▶ ENTRIES PROVIDED:
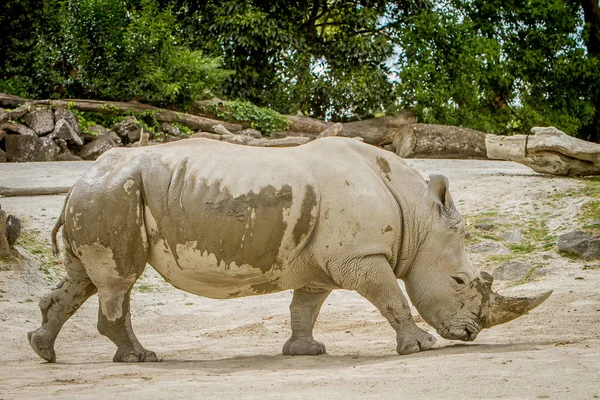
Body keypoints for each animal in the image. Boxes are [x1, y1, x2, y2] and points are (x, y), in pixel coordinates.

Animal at [29, 138, 552, 362]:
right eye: (461, 281)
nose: (469, 335)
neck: (417, 214)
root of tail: (77, 180)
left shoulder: (327, 262)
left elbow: (306, 306)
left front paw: (306, 351)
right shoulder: (361, 256)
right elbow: (392, 297)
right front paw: (420, 347)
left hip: (101, 194)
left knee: (84, 278)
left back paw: (43, 350)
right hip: (112, 194)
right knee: (118, 280)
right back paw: (141, 358)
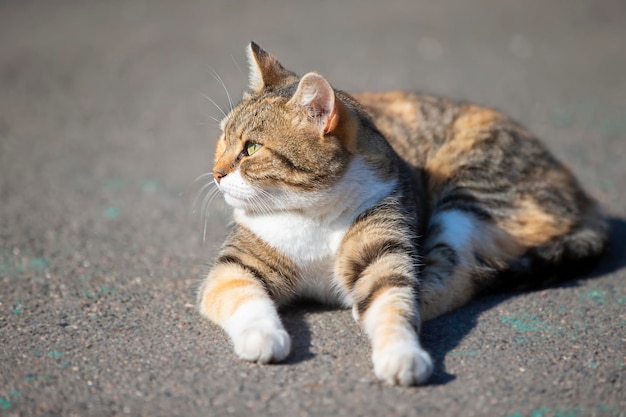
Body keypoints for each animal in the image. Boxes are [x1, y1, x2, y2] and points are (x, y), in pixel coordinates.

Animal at [197, 40, 608, 386]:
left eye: (251, 148)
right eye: (222, 138)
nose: (216, 173)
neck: (312, 214)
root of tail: (584, 196)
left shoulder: (384, 245)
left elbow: (392, 301)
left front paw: (402, 354)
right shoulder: (237, 265)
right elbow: (244, 298)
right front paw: (263, 336)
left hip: (467, 190)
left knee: (460, 275)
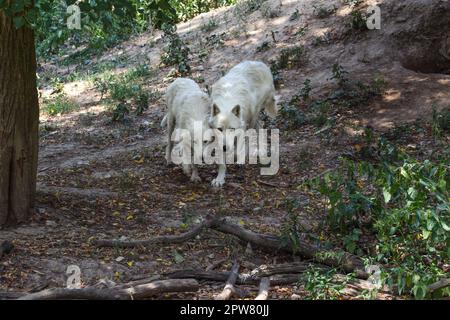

▶ ASSIGNMENT:
After locating "left hip: (101, 194)" and "left eye: (251, 148)" in the records above, return exactly the line holding each one and every line between them; leave out the pictures.

▶ COMPLETED EXERCISE:
left hip: (101, 194)
left knee: (84, 278)
left back paw: (43, 350)
right hip: (112, 194)
right knee: (118, 280)
right back paw: (141, 358)
Body keypoints for each animal in the image. Boxes are [x1, y1, x2, y2] and points are (x, y), in pixel coordinates.

Animal at [197, 40, 608, 386]:
left eye: (251, 148)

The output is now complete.